We must all work to ensure prompt and consistent action against violations of this Code. However, in some situations it may be difficult to know right from wrong. Since we cannot anticipate every situation that will arise, it is important that we have a process for addressing each situation. These are the principles and steps to keep in mind:

  • Make sure you have all the facts. In order to reach informed, principled conclusions, we must be as fully informed as possible.
  • Ask yourself: What specifically am I being asked to do? Does it seem unethical or improper and why, in particular, does it make me feel uncomfortable? This will enable you to focus on the specific question(s) facing you, and the available alternatives. Use your good judgment and common sense. If something makes you uncomfortable because it seems unethical or improper, it probably is.
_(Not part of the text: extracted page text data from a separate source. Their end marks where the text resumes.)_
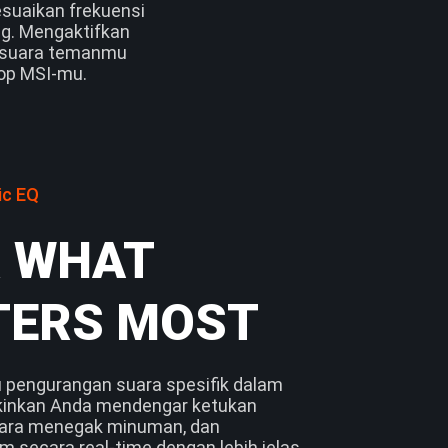
suaikan frekuensi
ng. Mengaktifkan
t suara temanmu
top MSI-mu.
ic EQ
 WHAT
TERS MOST
u pengurangan suara spesifik dalam
nkan Anda mendengar ketukan
suara menegak minuman, dan
 secara real-time dengan lebih jelas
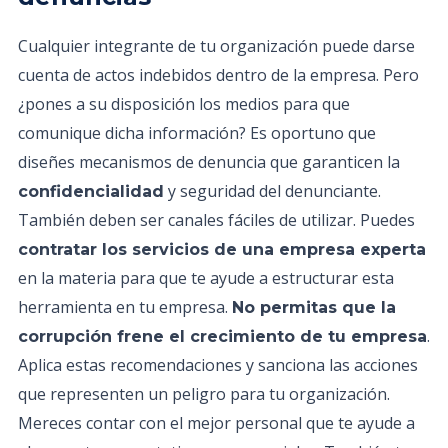
Cualquier integrante de tu organización puede darse
cuenta de actos indebidos dentro de la empresa. Pero
¿pones a su disposición los medios para que
comunique dicha información? Es oportuno que
diseñes mecanismos de denuncia que garanticen la
y seguridad del denunciante.
confidencialidad
También deben ser canales fáciles de utilizar. Puedes
contratar los servicios de una empresa experta
en la materia para que te ayude a estructurar esta
herramienta en tu empresa.
No permitas que la
.
corrupción frene el crecimiento de tu empresa
Aplica estas recomendaciones y sanciona las acciones
que representen un peligro para tu organización.
Mereces contar con el mejor personal que te ayude a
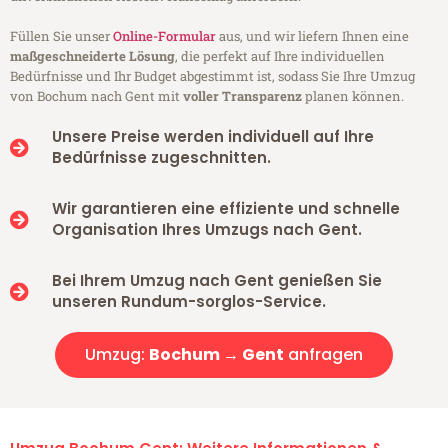
Füllen Sie unser
Online-Formular
aus, und wir liefern Ihnen eine
maßgeschneiderte Lösung
, die perfekt auf Ihre individuellen
Bedürfnisse und Ihr Budget abgestimmt ist, sodass Sie Ihre Umzug
von Bochum nach Gent mit
voller Transparenz
planen können.
Unsere Preise werden individuell auf Ihre
Bedürfnisse zugeschnitten.
Wir garantieren eine effiziente und schnelle
Organisation Ihres Umzugs nach Gent.
Bei Ihrem Umzug nach Gent genießen Sie
unseren Rundum-sorglos-Service.
Umzug:
Bochum → Gent
anfragen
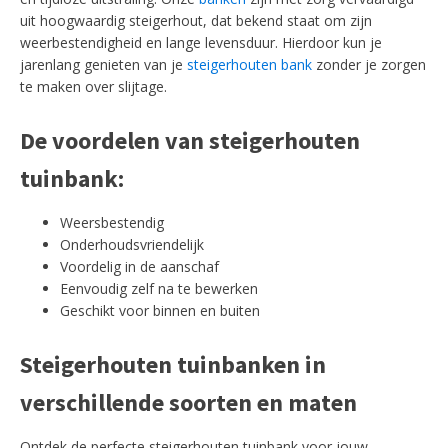
uit hoogwaardig steigerhout, dat bekend staat om zijn
weerbestendigheid en lange levensduur. Hierdoor kun je
jarenlang genieten van je
steigerhouten bank
zonder je zorgen
te maken over slijtage.
De voordelen van steigerhouten
tuinbank:
Weersbestendig
Onderhoudsvriendelijk
Voordelig in de aanschaf
Eenvoudig zelf na te bewerken
Geschikt voor binnen en buiten
Steigerhouten tuinbanken in
verschillende soorten en maten
Ontdek de perfecte steigerhouten tuinbank voor jouw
  • Clarify your responsibility and role. In most situations, there is shared responsibility. Are your colleagues informed? It may help to get others involved and discuss the problem, keeping in mind the tenets of confidentiality and respect for others set forth in this Code.
  • Discuss the problem with your supervisor. This is the basic guidance for all situations. In many cases, your supervisor will be more knowledgeable about the question and will appreciate being brought into the decision-making process. Remember that it is your supervisor's responsibility to help solve problems. In the rare case where it may not be appropriate to discuss an issue with your immediate supervisor, or where you do not feel comfortable approaching your immediate supervisor with your question, you may discuss it with our Chief Financial Officer or contact the Audit Committee.
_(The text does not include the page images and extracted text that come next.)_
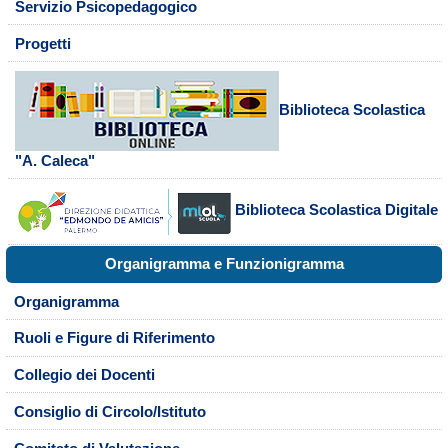
Servizio Psicopedagogico
Progetti
Biblioteca Scolastica
"A. Caleca"
Biblioteca Scolastica Digitale
Organigramma e Funzionigramma
Organigramma
Ruoli e Figure di Riferimento
Collegio dei Docenti
Consiglio di Circolo/Istituto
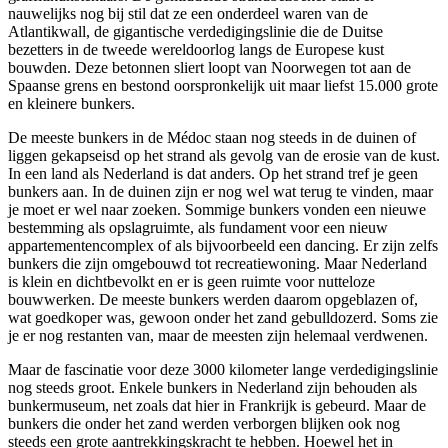
nauwelijks nog bij stil dat ze een onderdeel waren van de
Atlantikwall, de gigantische verdedigingslinie die de Duitse
bezetters in de tweede wereldoorlog langs de Europese kust
bouwden. Deze betonnen sliert loopt van Noorwegen tot aan de
Spaanse grens en bestond oorspronkelijk uit maar liefst 15.000 grote
en kleinere bunkers.
De meeste bunkers in de Médoc staan nog steeds in de duinen of
liggen gekapseisd op het strand als gevolg van de erosie van de kust.
In een land als Nederland is dat anders. Op het strand tref je geen
bunkers aan. In de duinen zijn er nog wel wat terug te vinden, maar
je moet er wel naar zoeken. Sommige bunkers vonden een nieuwe
bestemming als opslagruimte, als fundament voor een nieuw
appartementencomplex of als bijvoorbeeld een dancing. Er zijn zelfs
bunkers die zijn omgebouwd tot recreatiewoning. Maar Nederland
is klein en dichtbevolkt en er is geen ruimte voor nutteloze
bouwwerken. De meeste bunkers werden daarom opgeblazen of,
wat goedkoper was, gewoon onder het zand gebulldozerd. Soms zie
je er nog restanten van, maar de meesten zijn helemaal verdwenen.
Maar de fascinatie voor deze 3000 kilometer lange verdedigingslinie
nog steeds groot. Enkele bunkers in Nederland zijn behouden als
bunkermuseum, net zoals dat hier in Frankrijk is gebeurd. Maar de
bunkers die onder het zand werden verborgen blijken ook nog
steeds een grote aantrekkingskracht te hebben. Hoewel het in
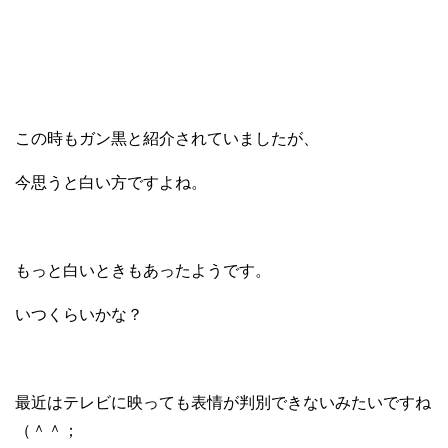
この時もガン黒と紹介されていましたが、
今思うと白い方ですよね。
もっと白いときもあったようです。
いつくらいかな？
最近はテレビに映っても表情が判別できないみたいですね
（＾＾；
  • Always ask first, act later. If you are unsure of what to do in any situation, seek guidance before you act.
  • Familiarize yourself with our Whistleblower Policy. This Policy provides protection for those employees who raise concerns regarding accounting, auditing matters, the reporting of fraudulent financial information and other matters in an effort to ensure open and effective lines of communication.
  • If you become aware of an action or failure to take action that you believe is or will result in a violation of this Code, you must report such action or failure to act either to your immediate supervisor, the Chief Financial Officer or the Audit Committee pursuant to our Whistleblower Policy.
Our Board of Directors has charged the Audit Committee with enforcement of this Code of Business Conduct and Ethics. Any waiver of this Code for directors or executive officers must be approved by our Board of Directors and will be disclosed promptly in a SEC Form 8-K within five days and/or as otherwise required by law or the rules of any stock exchange on which our stock trades.

The Company will consistently enforce this Code of Ethics and Business Conduct through appropriate disciplinary means. Potential violations of the Code promptly will be reported to the Audit Committee. Pursuant to procedures adopted by it, the Audit Committee will determine whether violations of the Code have occurred and, if so, will determine the disciplinary measures to be taken against any director, officer, employee, or agent of the Company who has violated the Code. Disciplinary measures, which may be invoked at the discretion of the Audit Committee include, but are not limited to, counseling, oral or written reprimands, warnings, probation or suspension without pay, demotions, reductions in salary, termination of employment and restitution. Persons subject to disciplinary measures include, in addition to each actual violator, others involved in the wrongdoing such as:

  • individuals who fail to use reasonable care to detect a violation;
  • individuals who, if requested to divulge information, withhold material information regarding a violation; and
  • supervisors who approve or condone violations or attempt to retaliate against those reporting violations or violators.